United Nations – US President Donald Trump’s Middle East peace team briefed members of the UN Security Council on their plan to jumpstart negotiations between Israel and the Palestinians on Tuesday.

Two sources familiar with the briefing told The Jerusalem Post that Jared Kushner, the president’s son-in-law leading the diplomatic effort, Jason Greenblatt, his special representative for international negotiations, and Nikki Haley, US envoy to the UN, fielded questions from diplomats for roughly an hour after a public session of the council concluded.

The briefing by senior Trump administration officials followed a speech to the council by Palestinian Authority President Mahmoud Abbas, who asked UN members to come up with an international mechanism that would replace any US-led effort.

Kushner, Greenblatt and Haley — who sat in attendance for Abbas’s speech — dismissed that proposal in the briefing, the sources said, noting that it would take perhaps a year to organize yet another conference on Middle East peace bound to fail. Instead they plan on rolling out their peace plan in short time, they added, while declining to specify their timeframe.

According to the diplomatic sources, Kushner and Greenblatt said of the plan that “both sides are going to love some of it, and hate some of it.” The US team underscored their belief that Israeli settlement activity is unhelpful for the peace process, but told council members that past demands for freezes had proven counterproductive, suggesting that no such demand is forthcoming in the plan.

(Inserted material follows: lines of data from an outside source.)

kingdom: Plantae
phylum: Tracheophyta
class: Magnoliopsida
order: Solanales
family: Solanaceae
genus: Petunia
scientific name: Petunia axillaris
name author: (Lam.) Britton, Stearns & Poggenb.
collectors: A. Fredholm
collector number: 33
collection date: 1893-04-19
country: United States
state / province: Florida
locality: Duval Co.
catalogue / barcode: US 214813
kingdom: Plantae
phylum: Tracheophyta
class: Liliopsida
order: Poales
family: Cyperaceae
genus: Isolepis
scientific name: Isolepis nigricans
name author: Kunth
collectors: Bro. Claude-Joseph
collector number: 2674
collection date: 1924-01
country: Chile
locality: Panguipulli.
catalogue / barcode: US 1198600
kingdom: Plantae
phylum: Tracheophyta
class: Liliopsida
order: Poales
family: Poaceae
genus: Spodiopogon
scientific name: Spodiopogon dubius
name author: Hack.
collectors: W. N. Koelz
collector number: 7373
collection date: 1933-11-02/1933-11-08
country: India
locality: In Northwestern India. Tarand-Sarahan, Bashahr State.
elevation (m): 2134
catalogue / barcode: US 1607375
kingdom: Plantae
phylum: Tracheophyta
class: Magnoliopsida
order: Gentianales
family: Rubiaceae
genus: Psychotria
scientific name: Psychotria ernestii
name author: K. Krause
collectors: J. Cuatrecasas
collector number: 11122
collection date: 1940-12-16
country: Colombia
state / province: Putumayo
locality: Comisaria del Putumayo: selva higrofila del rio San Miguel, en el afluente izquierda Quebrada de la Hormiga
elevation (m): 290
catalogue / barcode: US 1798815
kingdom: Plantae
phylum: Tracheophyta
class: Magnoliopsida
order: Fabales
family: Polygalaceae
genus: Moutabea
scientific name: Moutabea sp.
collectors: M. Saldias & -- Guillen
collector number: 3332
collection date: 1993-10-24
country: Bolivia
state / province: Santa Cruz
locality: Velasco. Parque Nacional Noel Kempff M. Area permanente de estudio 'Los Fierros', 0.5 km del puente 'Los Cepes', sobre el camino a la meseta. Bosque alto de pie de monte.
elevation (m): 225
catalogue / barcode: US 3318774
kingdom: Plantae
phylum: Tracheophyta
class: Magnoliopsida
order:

Kushner and Greenblatt have been working on a plan to get both sides to the negotiating table for over a year. But Trump’s decision in December to recognize Jerusalem as Israel’s capital, and to move the US embassy there, infuriated the Palestinians and led them to write off the administration as fair arbiters.

The peace team was pressed on allegations of its bias toward Israel in the briefing, to which its members responded that, if they were truly biased, they would have spent less time coming up with such a detailed plan.

They also requested council members encourage the Palestinians to give their peace plan a fair shake upon its release. They have made a similar ask of the Arab League, which also opposed Trump’s Jerusalem decision, but has in recent years sought to warm relations with Israel and resolve its conflict with the Palestinians once and for all.